The investor surmised that Kanye was able to raise the $19.5 million by using the capital he received when he recently sold his rotting Malibu home in September.
Kanye famously stripped it down to make a ‘bomb shelter’, which was sold for approximately $21 million — 60 percent less than the $57.3 million purchase price in 2021 after his divorce from Kim Kardashian.
Richard said: ‘He just sold a $57 million property for $21 million – what happened was, he took the $21 million to buy this property.’
‘So we financed the difference. He didn’t want to use his cash, it’s not like he lives in this property.
‘I mean, the guy’s got tons of properties, I guess properties to him are like you and I would have a car, or a watch, or a pair of pants.’
Kanye additionally borrowed $307,000 against a ‘cash balance pension plan’ with Provident Trust Group, which a financial expert claimed could be from the rapper’s retirement fund.
The loans from RGGL and Provident Trust were wrapped up in one $3 million mortgage contract and arranged by PMS.
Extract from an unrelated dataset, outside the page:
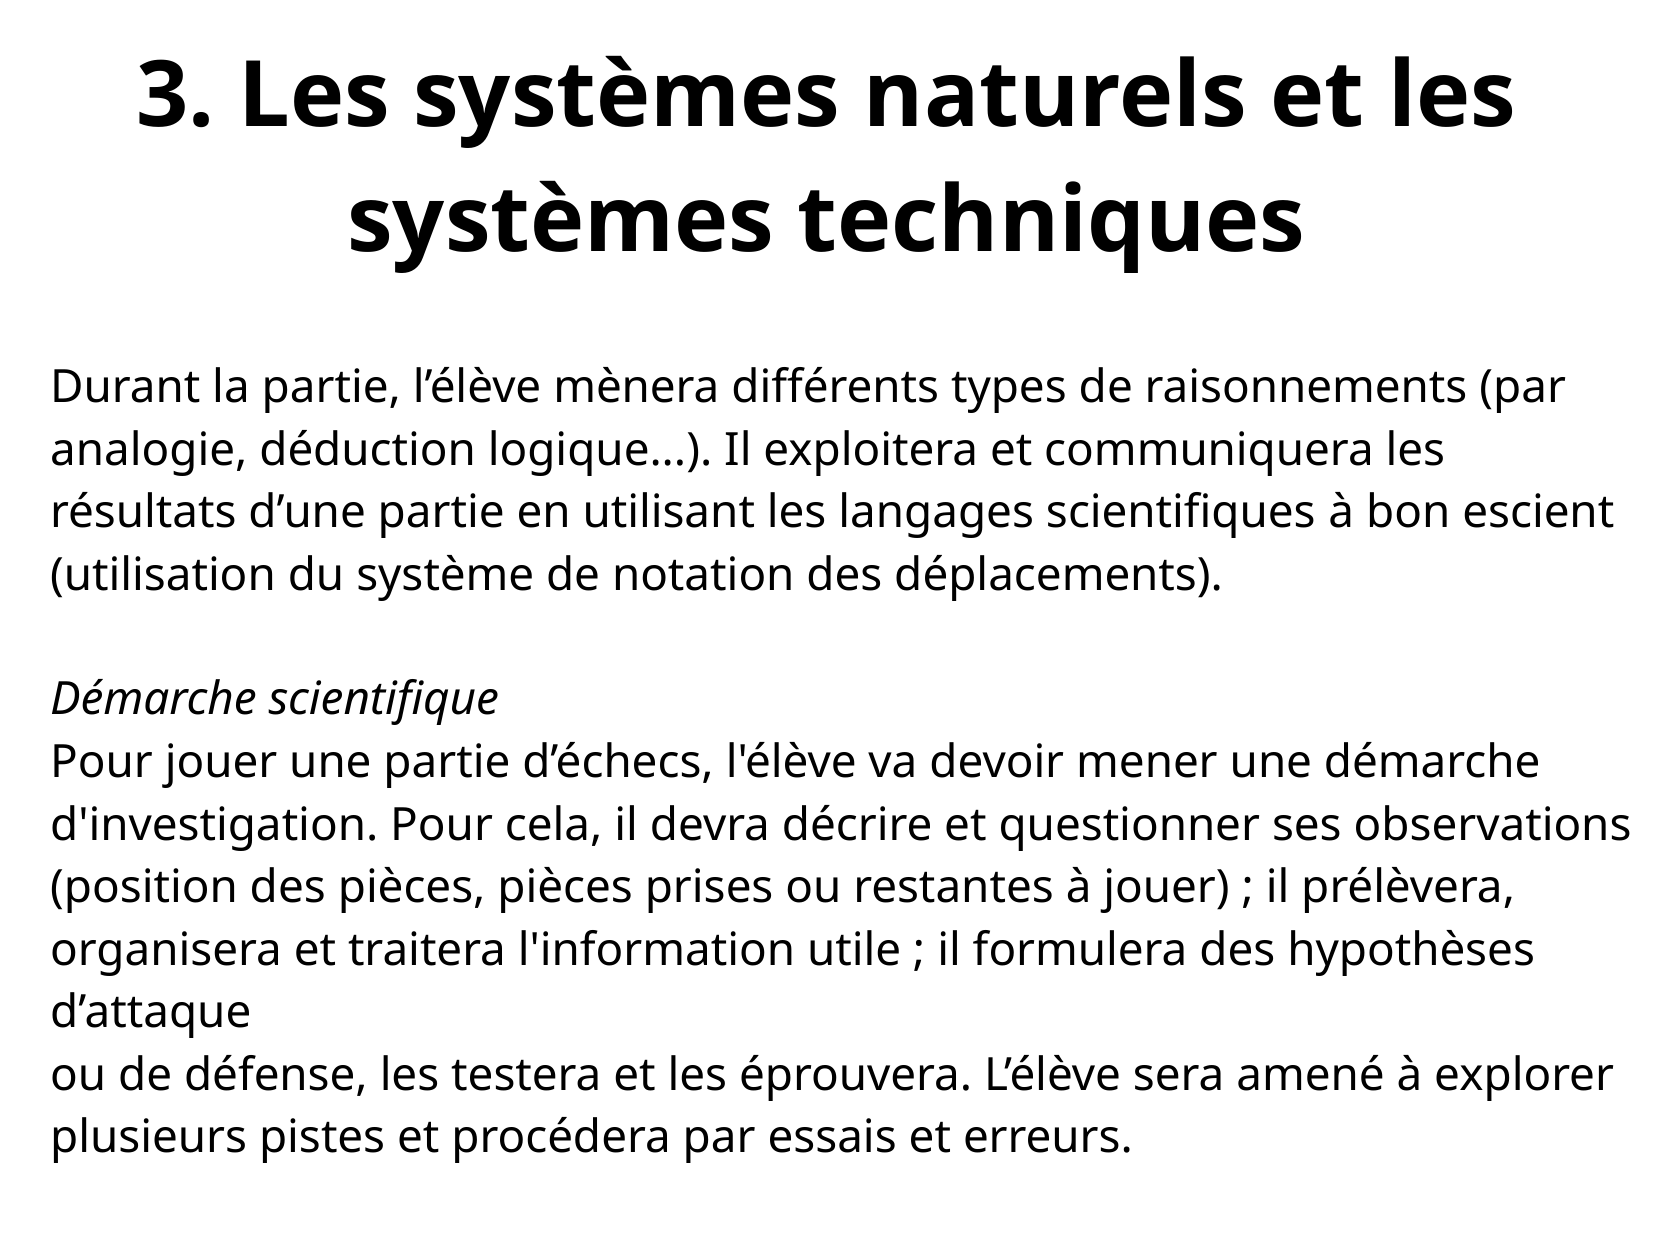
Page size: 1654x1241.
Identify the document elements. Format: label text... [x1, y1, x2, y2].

The mortgage trustee is California TD Specialists, based in Anaheim Hills, who are experts at finalizing complex real estate deals.
They are also an arm of FCI Services, which on their website claims to be a ‘leading national non-QM and Private Money Servicer’. Non-QM loans are aimed at borrowers who don’t meet the usual criteria to buy a home and don’t qualify for conventional financing.
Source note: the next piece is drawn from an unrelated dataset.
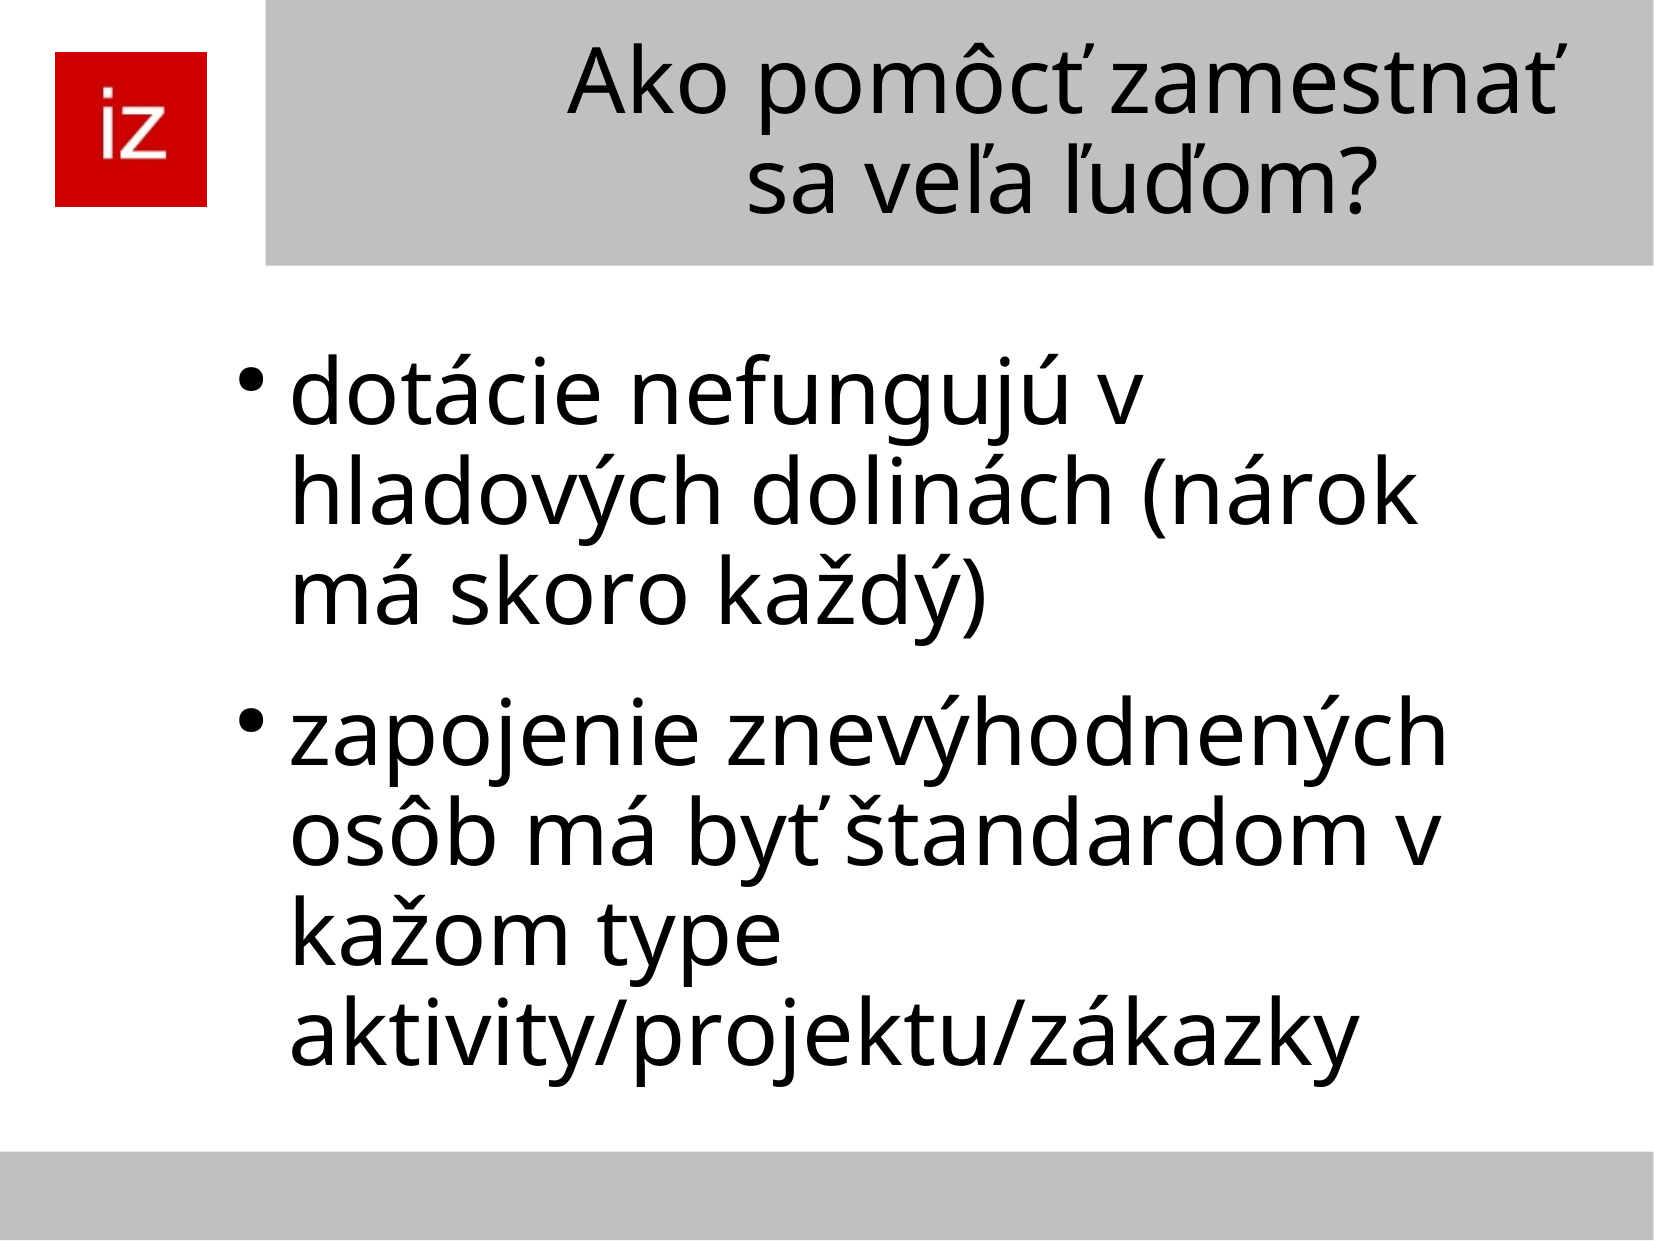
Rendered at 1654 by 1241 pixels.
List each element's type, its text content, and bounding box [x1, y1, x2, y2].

Kanye signed the $12.5 million and $3 million loan agreements under the official name ‘Ye’ on October 16. This was able to happen while the rapper was in Tokyo due to using a notary under Richard Smith, who is registered in Virginia.
Doug Perry is the strategic financing advisor at Real Estate Bees who provided an analysis of Kanye’s borrowing.
Perry says that while Kanye put in a substantial $19.5M down payment, his home loans are huge and come with risk.
Perry says: ‘There aren’t many lenders that make loans that large, the risk is simply too great. Kanye’s first mortgage is from Lone Oak, a recognized Business Purpose Commercial lender in the California market.
‘They do not lend on owner-occupied properties, and typically make bridge loans for 12 months with rates in the 8.5 to ten percent range, requiring interest-only payments during the loan term.
‘There is most likely a second mortgage because the first mortgage lender did not want to lend the entire loan amount, due to the risk of loaning one person or entity that much money.’
Perry explained why he believes some of the funds have come from Kanye’s pension, adding: ‘I think it is possible the source of the $3M is Kanye’s retirement account.
‘The company on the document, Provident Trust, is a firm that focuses on self-directed retirement accounts and there is a specific account number on the recorded beneficiary document, so it is likely Kanye borrowed from his own retirement for that part of the loan.’
Kanye also has a six-bedroom mansion in Calabasas which he bought for $2.2 million in May 2018.
His property portfolio includes two rental apartments in Calabasas and Thousand Oaks which cost $1.6 million and $575,000.